Майрон покачал головой:
— А вот это действительно очень плохо.
Уин ничего на это не сказал, и они, не говоря ни слова, вошли в Лок-Хорн-билдинг на Сорок седьмой улице. Майрон вышел из лифта на двенадцатом этаже, Уин же остался в кабинке, поскольку его офис находился двумя этажами выше. Войдя в комнату и бросив взгляд на стол секретарши, за которым обычно располагалась Эсперанса, Майрон невольно попятился. Ибо на этот раз за столом восседала Верзила Синди.
Она была большой в полном смысле слова, и стандартный канцелярский стол казался чем-то вроде гладильной доски, которую она по какому-то странному недоразумению положила себе на колени. Да что там стол — сам офис был ей мал, а если смотреть на вещи шире — то и здание, где они находились. Ее макияж даже представитель группы «Кисс» наверняка назвал бы несколько вызывающим. Помимо всего прочего, волосы Синди были коротко острижены и выкрашены в нежно-зеленый, цвета весенних всходов, цвет, а безразмерная майка без рукавов открывала бицепсы размером с баскетбольный мяч.
Оценив достоинства молодой женщины, Майрон осторожно приблизился к ней и произнес:
— Здравствуй, Синди.
— Приветствую вас, мистер Болитар.
Рост Синди достигал шести футов шести дюймов, а вес приближался к тремстам фунтам. В свое время она подвизалась на вторых ролях в женской борцовской команде, где царила Эсперанса, иногда выходила с ней на ковер в качестве спарринг-партнерши и была известна в определенных кругах как Большая мама. Майрон никогда не слышал, чтобы она говорила как нормальный человек, поскольку преимущественно выражала свои мысли звуками, напоминавшими звериный рык. Но, по правде сказать, голос Синди обладал богатым диапазоном, а она сама — склонностью к пародии и выдумке, поэтому когда работала вышибалой в заведении «С кожей и без кожи» на Десятой улице, ее устрашающий рык для пущего эффекта сдабривался таким сильным немецким акцентом, что по сравнению с ним речь молодого Шварценеггера напоминала нежный лепет сестричек Габор.
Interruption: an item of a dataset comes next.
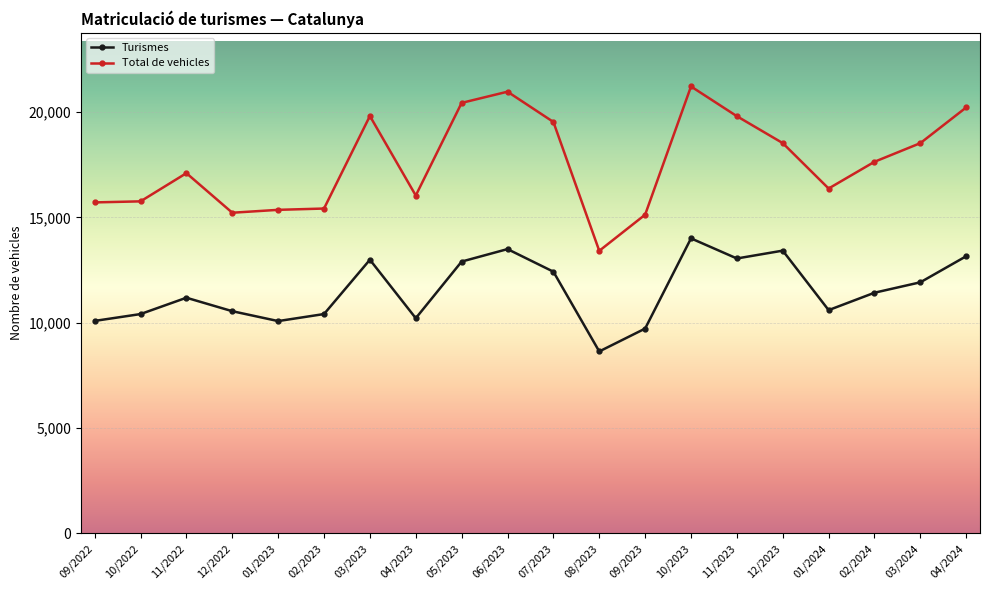

At 01/2024, list the series in order from smallest to largest.

Turismes, Total de vehicles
Но сейчас Синди изо всех сил старалась уподобиться примерной сотруднице офиса, что нашло отражение даже в ее манере разговаривать.
— Эсперанса здесь? — спросил Майрон.
— Мисс Диас в кабинете мистера Болитара, — сказала Синди и одарила Майрона самой любезной улыбкой из своего арсенала, которая, впрочем, казалась ему более кошмарной, чем улыбка Фрэнка Эйка, обещавшего прижечь ему гениталии, и оскорбляла его чувство прекрасного.